Accords sensibles
Série: Accords sensibles #1
Auteurs: Régis Hautière, Antonio Lapone
Editeur BD: Treize étrange
Une chronique BD: Génération BD
C’est l’histoire de trois femmes et de trois hommes : Gabrielle, Hanna et Audrey, Simon, Lester et Gordon… Simon aime Audrey mais il est marié avec Gabrielle, Lester et Hanna se sont quittés, Audrey est amoureuse de Gordon qui aime Hanna…
Chassé-croisé sentimental et nostalgique sur fond de pluie, d’Expo 58 et de jazz…
« Accords sensibles » est placé sous le signe du jazz (voyez la superbe couverture façon Blue Note), mais pourtant on dirait un fandango : trois hommes et trois femmes se tournent autour, se satellisent (comme le spoutnik à l’Expo 58) sans jamais vraiment se trouver, chassé-croisé de personnages finissant en impasse, tout en retenue et sensibilité, comme dans le titre.
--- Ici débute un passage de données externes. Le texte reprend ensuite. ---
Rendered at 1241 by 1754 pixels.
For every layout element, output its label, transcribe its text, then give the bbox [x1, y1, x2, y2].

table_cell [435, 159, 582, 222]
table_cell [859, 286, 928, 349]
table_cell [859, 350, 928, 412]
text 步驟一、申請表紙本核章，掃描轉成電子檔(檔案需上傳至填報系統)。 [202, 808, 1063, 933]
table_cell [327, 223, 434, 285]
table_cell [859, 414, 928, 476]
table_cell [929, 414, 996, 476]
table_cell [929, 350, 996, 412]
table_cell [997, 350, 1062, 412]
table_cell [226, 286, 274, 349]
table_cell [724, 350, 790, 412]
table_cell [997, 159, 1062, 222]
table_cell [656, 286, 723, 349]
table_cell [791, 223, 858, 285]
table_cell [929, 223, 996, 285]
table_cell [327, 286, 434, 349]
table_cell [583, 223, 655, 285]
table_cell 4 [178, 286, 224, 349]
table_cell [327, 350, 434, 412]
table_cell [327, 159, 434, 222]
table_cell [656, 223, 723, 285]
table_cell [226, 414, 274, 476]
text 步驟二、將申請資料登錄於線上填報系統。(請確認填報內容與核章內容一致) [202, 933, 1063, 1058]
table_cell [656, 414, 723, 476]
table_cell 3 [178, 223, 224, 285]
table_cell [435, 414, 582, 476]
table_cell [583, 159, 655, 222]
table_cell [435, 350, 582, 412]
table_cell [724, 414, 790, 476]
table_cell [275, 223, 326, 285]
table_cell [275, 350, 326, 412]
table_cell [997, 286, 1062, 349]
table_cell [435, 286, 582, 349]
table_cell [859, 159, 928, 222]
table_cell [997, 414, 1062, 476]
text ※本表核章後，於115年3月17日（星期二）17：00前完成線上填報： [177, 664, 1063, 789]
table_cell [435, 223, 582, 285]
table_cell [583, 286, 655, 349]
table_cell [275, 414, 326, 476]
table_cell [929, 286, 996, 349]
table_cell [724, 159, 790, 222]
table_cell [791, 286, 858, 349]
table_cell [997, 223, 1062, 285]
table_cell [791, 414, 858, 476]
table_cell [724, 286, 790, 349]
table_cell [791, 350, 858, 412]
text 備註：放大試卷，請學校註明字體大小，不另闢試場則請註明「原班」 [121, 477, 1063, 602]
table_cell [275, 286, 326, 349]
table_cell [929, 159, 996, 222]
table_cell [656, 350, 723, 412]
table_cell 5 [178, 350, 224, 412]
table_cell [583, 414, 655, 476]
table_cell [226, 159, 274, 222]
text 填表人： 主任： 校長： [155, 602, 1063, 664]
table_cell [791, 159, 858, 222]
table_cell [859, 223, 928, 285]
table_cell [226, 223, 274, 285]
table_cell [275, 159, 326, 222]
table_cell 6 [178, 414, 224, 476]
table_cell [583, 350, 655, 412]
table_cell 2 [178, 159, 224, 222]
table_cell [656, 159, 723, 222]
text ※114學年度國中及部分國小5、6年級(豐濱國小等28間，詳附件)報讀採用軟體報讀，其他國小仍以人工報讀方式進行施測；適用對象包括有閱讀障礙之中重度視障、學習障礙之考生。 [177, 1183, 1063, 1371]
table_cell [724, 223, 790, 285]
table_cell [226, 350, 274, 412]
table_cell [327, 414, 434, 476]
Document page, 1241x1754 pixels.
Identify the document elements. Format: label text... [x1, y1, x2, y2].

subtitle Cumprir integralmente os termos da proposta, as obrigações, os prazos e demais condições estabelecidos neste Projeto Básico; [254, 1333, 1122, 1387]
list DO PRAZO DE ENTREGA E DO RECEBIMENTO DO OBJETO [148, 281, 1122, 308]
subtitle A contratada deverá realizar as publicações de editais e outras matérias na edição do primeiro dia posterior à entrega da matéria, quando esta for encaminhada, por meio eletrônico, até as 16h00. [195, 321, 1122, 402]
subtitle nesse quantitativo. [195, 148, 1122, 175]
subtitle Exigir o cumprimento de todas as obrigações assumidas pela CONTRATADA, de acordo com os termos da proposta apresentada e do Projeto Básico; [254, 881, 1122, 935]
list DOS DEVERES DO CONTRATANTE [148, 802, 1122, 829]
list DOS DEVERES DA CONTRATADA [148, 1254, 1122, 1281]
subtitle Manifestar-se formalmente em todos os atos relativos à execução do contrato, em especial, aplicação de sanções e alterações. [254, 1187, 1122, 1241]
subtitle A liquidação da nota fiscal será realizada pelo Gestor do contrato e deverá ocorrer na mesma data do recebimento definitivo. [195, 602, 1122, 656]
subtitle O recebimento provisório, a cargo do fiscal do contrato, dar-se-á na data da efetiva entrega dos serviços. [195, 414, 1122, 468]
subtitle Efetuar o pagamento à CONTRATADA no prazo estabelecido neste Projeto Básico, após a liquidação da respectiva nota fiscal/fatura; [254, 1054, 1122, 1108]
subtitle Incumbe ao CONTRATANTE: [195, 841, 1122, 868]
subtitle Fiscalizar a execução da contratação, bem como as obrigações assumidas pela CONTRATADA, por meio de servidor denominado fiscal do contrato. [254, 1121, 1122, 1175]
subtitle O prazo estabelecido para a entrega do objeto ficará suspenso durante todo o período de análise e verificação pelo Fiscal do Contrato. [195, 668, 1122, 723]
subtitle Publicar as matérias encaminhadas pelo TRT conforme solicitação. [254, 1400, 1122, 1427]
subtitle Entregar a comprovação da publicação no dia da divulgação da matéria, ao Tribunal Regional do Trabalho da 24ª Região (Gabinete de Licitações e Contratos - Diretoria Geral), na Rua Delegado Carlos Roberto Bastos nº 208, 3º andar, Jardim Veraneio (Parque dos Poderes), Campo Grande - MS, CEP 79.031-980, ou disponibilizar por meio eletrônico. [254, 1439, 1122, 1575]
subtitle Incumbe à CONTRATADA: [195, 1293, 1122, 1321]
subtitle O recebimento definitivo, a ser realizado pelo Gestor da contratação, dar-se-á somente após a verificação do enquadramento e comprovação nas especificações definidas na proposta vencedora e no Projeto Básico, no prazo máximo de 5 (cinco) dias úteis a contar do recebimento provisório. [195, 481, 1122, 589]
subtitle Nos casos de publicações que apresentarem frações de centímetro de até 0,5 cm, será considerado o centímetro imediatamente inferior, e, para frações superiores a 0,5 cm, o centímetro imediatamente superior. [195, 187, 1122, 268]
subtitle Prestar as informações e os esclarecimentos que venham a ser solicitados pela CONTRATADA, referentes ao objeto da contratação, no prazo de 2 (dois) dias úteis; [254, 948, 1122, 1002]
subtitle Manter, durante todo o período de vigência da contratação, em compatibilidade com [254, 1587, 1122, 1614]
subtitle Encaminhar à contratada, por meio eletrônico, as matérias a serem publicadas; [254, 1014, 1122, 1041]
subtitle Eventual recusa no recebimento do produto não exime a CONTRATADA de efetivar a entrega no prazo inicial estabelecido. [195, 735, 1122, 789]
L’album est partagé en quatre chapitres et un épilogue placé comme le morceau caché d’un disque…
« Accords sensibles » est un titre formant un double jeu de mots : accord – accorder dans le sens d’aller ensemble, de tomber amoureux et accord dans le sens d’accorder son instrument puisqu’il est aussi question de musique et surtout de jazz…
On doit cet exercice de haute-voltige au scénariste français Régis Hautière dont le talent a explosé il y a seulement quelques années puisqu’il a signé une foultitude de scénarii que tous les éditeurs s’arrachent, dans des genres très divers, surtout l’aviation (avec Hugault), l’histoire récente (La Guerre secrète de l’espace chez Delcourt, La Croisière jaune chez Quadrants) et antique comme Kaliclès (Soleil). L’homme peut aussi se targuer d’avoir été couvert de prix…
Au dessin Antonio Lapone, graphiste d’origine turinoise ne jurant que par le style atome. Alors que son dessin dans A.D.A. (2 tomes chez Paquet dont un avec Hautière) louchait du côté d’Yves Chaland et de Serge Clerc, avec « Accords sensibles » celui-ci s’est épuré jusqu’à flirter avec François Avril* et le Monsieur Jean de Dupuy-Berberian, tout en gardant son identité propre.
Avec son graphisme très dépouillé, Antonio Lapone réussit un tour de force dans la bande dessinée d’aujourd’hui noyée dans un code graphique qui a tendance à s’uniformiser : il a un style instantanément reconnaissable.
Très impliqué dans cet album qui lui tient à cœur, il s’en est occupé de A à Z, incluant un cahier d’esquisses et se chargeant même des pages de gardes ! En prime, ce clin d’œil autant qu’hommage à Chaland, le temps d’une page l’ami François Avril * ramène les bouquinistes de Bruxelles sur les quais de Paris !
Si vous en avez assez de parcourir des pages pleines d’illustrations formatées aux récits clichés, stéréotypés, prenez ce chemin de traverse, rempli de fraîcheur et de nostalgie où il n’y a qu’une destination… Accords sensibles !
Shesivone
* Hommage mutuel autant qu’amitié, Yves Chaland et François Avril dessinèrent une page dans la BD de l’autre, l’un pour le Voleur de ballerines, l’autre pour la Comète de Carthage.